Question 4 True / False
Preventing phantom reads requires locking not just existing data rows, but the predicate — the condition that defines which rows qualify — so that new qualifying rows cannot be inserted.
TTrue
FFalse
Answer: True
This is the essential insight. Phantom prevention is fundamentally about locking the absence of data — the 'space' where new matching rows could appear. Implementations vary: some databases use predicate locks (explicit locks on WHERE conditions), others use index-range locks (locking ranges in an index that covers the predicate), and others use serializable snapshot isolation (detecting conflicts at commit time). All approaches must prevent another transaction from inserting a row that retroactively satisfies a predicate already evaluated.
Question 5 Short Answer
Why can't row-level locking, even if perfectly implemented, prevent phantom reads? What additional mechanism is required?
Think about your answer, then reveal below.

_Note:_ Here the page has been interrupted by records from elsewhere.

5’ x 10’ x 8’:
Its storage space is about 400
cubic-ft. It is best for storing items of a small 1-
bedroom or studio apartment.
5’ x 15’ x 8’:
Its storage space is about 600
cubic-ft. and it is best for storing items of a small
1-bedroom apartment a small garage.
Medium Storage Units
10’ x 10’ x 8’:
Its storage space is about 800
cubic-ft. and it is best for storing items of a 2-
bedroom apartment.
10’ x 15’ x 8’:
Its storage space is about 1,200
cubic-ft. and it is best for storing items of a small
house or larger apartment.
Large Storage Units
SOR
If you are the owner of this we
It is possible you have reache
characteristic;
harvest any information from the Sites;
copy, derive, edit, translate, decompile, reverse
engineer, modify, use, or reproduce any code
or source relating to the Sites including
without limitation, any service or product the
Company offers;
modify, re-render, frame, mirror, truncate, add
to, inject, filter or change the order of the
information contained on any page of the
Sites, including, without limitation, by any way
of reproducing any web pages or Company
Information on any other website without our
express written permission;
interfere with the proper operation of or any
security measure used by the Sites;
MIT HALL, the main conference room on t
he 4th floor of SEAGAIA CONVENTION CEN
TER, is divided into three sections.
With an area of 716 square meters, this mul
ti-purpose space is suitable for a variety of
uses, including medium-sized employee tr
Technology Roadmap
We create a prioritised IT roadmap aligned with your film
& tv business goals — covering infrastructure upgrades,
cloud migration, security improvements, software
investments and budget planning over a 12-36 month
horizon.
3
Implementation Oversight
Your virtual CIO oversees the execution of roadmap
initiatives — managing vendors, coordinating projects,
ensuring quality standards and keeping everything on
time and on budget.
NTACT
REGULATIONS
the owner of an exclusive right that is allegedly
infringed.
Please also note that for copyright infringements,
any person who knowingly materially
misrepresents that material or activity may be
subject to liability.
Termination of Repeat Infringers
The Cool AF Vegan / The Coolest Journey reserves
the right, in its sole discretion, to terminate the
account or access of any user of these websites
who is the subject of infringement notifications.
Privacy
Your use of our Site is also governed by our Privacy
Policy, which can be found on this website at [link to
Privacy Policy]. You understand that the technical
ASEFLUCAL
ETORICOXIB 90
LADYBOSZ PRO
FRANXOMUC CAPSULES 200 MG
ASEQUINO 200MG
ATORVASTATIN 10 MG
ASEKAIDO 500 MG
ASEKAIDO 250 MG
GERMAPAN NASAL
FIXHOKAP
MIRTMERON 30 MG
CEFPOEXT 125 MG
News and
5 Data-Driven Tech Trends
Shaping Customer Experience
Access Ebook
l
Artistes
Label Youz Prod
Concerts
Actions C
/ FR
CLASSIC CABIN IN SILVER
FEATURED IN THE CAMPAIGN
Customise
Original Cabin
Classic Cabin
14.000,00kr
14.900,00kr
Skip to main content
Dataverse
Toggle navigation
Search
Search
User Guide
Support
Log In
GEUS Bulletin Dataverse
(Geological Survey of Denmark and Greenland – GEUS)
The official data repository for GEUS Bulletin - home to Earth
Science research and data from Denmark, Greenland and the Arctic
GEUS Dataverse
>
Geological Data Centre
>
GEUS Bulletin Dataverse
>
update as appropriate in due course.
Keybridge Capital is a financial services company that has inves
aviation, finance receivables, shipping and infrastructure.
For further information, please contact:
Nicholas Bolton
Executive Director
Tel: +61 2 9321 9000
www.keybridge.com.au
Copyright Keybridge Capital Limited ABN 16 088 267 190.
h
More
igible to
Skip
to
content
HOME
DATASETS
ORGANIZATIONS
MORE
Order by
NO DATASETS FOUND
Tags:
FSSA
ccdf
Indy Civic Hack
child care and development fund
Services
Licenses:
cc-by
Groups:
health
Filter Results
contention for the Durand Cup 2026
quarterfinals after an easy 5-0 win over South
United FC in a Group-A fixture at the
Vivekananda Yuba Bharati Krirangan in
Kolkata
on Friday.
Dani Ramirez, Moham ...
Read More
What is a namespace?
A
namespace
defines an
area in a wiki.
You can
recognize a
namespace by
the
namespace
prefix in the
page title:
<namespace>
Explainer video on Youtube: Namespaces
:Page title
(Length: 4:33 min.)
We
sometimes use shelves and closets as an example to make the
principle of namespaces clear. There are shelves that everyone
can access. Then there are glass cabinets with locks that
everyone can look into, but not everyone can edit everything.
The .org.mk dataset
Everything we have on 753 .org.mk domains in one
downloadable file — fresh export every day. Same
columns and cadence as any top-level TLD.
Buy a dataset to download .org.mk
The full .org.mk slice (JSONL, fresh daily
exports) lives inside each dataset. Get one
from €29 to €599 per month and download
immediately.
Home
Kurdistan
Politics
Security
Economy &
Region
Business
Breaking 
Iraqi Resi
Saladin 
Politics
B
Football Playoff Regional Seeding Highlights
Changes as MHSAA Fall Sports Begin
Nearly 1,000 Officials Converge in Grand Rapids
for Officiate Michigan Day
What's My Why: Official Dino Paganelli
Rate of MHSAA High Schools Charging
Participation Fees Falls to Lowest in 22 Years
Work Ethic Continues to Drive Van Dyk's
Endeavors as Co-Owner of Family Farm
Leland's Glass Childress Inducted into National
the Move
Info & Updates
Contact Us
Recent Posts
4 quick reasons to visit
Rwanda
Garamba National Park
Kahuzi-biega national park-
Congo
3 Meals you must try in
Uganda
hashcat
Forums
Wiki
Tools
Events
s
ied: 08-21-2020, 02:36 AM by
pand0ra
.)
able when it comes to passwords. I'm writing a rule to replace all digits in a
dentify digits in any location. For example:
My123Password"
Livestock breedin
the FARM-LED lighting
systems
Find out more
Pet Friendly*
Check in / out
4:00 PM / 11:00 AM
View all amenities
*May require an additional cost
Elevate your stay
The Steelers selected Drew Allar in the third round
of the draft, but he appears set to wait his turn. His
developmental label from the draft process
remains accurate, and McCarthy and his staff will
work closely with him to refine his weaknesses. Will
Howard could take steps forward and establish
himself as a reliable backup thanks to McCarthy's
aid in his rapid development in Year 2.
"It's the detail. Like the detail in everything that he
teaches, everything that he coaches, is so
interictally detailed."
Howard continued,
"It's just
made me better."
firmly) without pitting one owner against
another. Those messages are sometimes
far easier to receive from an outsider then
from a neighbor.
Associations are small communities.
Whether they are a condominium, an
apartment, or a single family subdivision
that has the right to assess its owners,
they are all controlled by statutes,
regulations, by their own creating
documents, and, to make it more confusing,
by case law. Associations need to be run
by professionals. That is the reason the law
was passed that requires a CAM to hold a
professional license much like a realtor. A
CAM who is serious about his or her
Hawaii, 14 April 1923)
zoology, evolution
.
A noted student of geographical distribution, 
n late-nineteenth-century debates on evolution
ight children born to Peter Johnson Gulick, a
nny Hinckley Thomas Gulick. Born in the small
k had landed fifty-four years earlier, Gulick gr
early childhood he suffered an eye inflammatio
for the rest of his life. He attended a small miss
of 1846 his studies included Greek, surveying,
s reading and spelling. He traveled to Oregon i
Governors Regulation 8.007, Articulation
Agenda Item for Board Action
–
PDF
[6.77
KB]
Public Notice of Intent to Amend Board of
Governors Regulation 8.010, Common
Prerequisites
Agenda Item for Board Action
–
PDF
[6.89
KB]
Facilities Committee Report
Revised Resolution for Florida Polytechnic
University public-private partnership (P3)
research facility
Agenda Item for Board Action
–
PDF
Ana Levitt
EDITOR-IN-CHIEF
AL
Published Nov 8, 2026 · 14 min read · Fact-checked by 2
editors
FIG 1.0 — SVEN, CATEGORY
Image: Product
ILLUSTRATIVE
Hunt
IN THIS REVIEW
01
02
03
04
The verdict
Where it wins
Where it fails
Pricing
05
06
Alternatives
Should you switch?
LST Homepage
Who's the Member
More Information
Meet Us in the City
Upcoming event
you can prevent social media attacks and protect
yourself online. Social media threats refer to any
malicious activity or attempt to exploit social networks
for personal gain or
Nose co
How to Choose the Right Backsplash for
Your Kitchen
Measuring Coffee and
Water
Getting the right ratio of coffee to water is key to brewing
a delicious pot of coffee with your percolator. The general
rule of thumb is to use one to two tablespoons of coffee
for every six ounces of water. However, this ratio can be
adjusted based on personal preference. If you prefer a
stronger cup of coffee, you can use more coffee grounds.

Model answer: Row-level locking can only apply to rows that already exist. A phantom is a row inserted by a concurrent transaction after the first read — there was no row to lock at the time of the first query. Preventing phantoms requires locking the predicate (the WHERE condition), so that any INSERT attempting to create a row matching that condition is blocked until the reading transaction completes. This requires predicate locking, index-range locking, or conflict detection at commit time (as in serializable snapshot isolation).
The conceptual key is that row-level locks protect existing data; phantoms exploit the absence of data. A transaction that read 'all rows where status = pending' has implicitly made a claim about the complete set — but row locks only secure the members of that set at that moment, not the set's boundaries. Serializable isolation closes this gap by treating the predicate itself as a lockable resource, at the cost of reduced concurrency.